◆ **REQUIREMENTS**
Write out the records below word for word, starting at the beginning of the records and ending at the line that contains "vignetting: fall-off start". Leave the pictures out of your answer.

____ INPUT ROWS

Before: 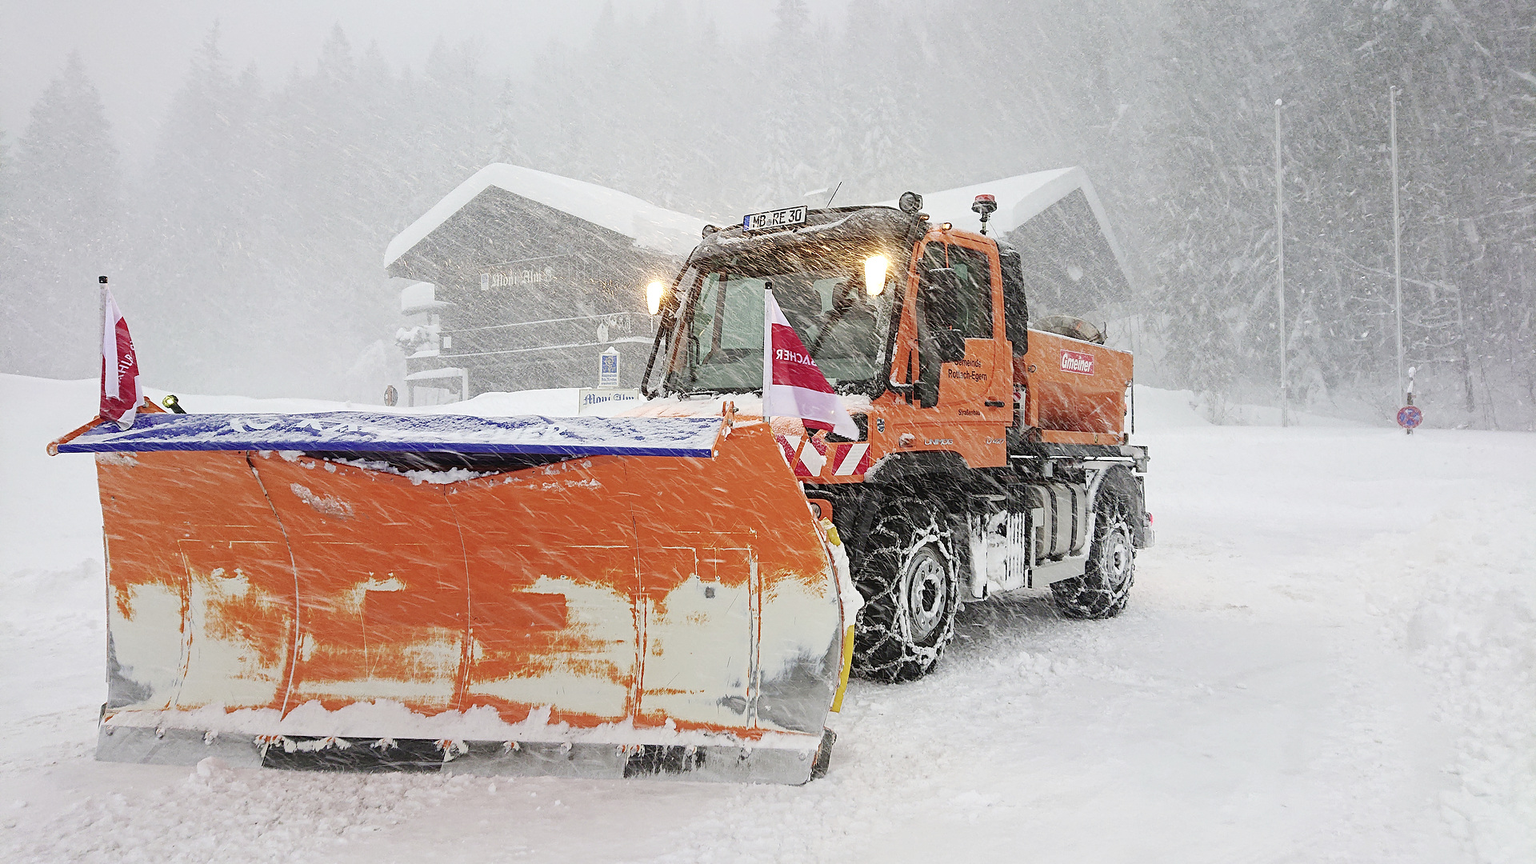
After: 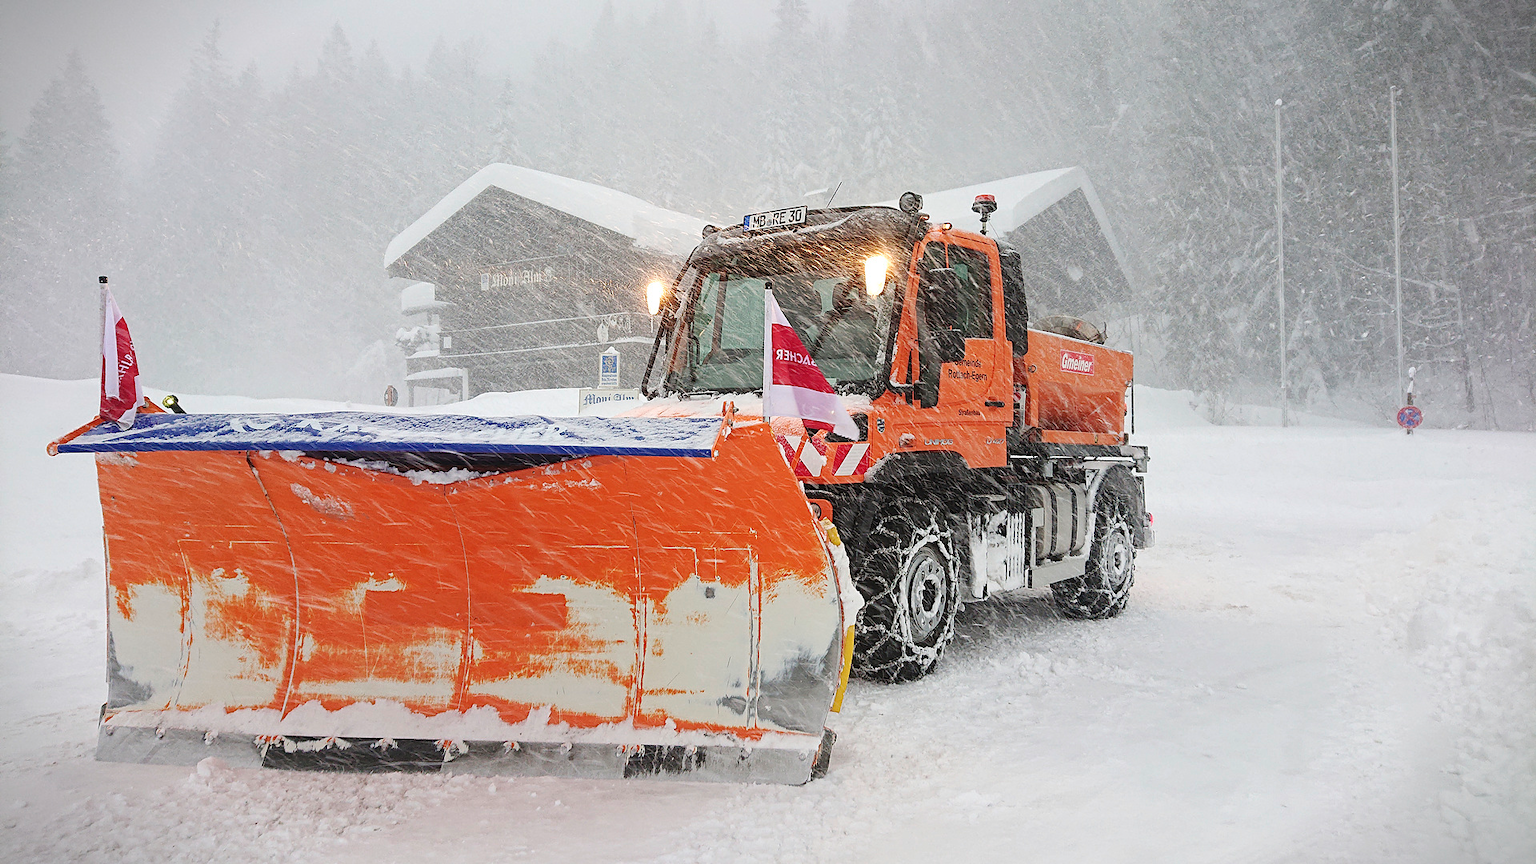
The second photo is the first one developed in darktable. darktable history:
vignetting: fall-off start 100%, brightness -0.68, width/height ratio 1.322, unbound false
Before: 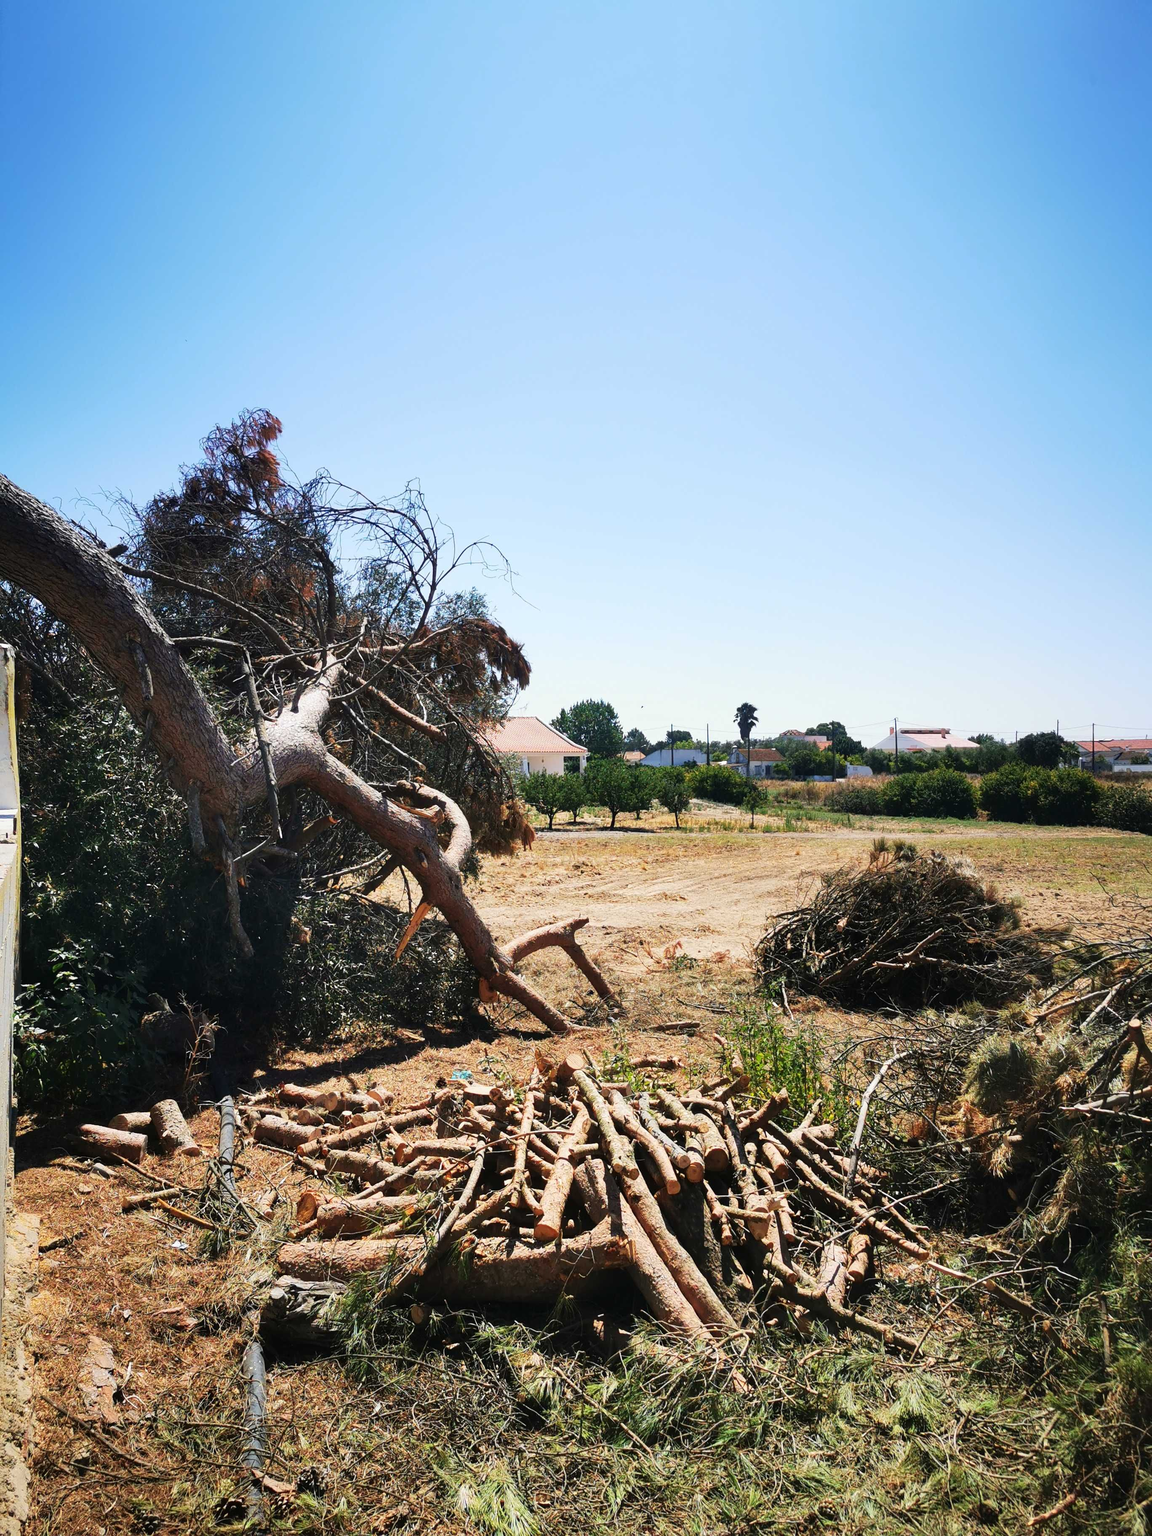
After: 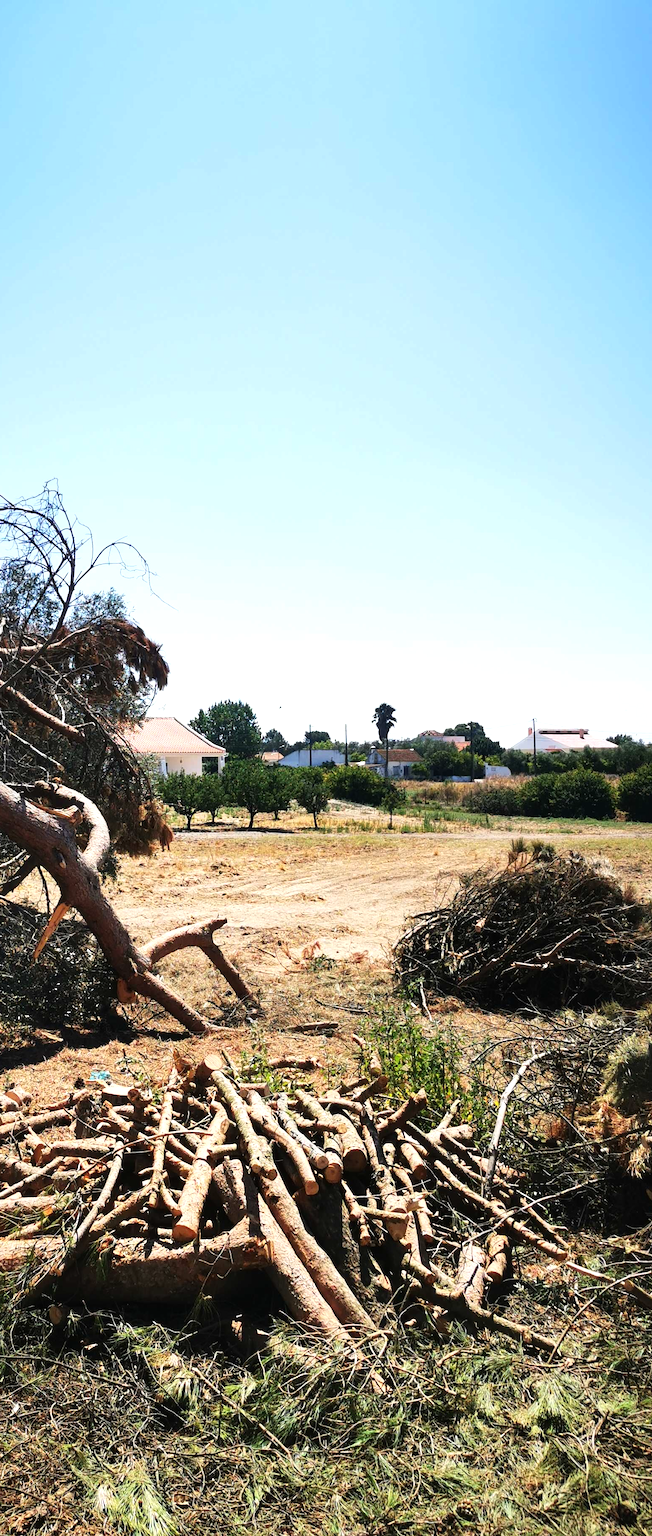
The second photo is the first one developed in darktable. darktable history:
tone equalizer: -8 EV -0.417 EV, -7 EV -0.389 EV, -6 EV -0.333 EV, -5 EV -0.222 EV, -3 EV 0.222 EV, -2 EV 0.333 EV, -1 EV 0.389 EV, +0 EV 0.417 EV, edges refinement/feathering 500, mask exposure compensation -1.57 EV, preserve details no
crop: left 31.458%, top 0%, right 11.876%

________

◆ **FINISHED ANSWER**
Before: 
After: 
The second photo is the first one developed in darktable. darktable history:
vignetting: fall-off start 100%, brightness -0.68, width/height ratio 1.322, unbound false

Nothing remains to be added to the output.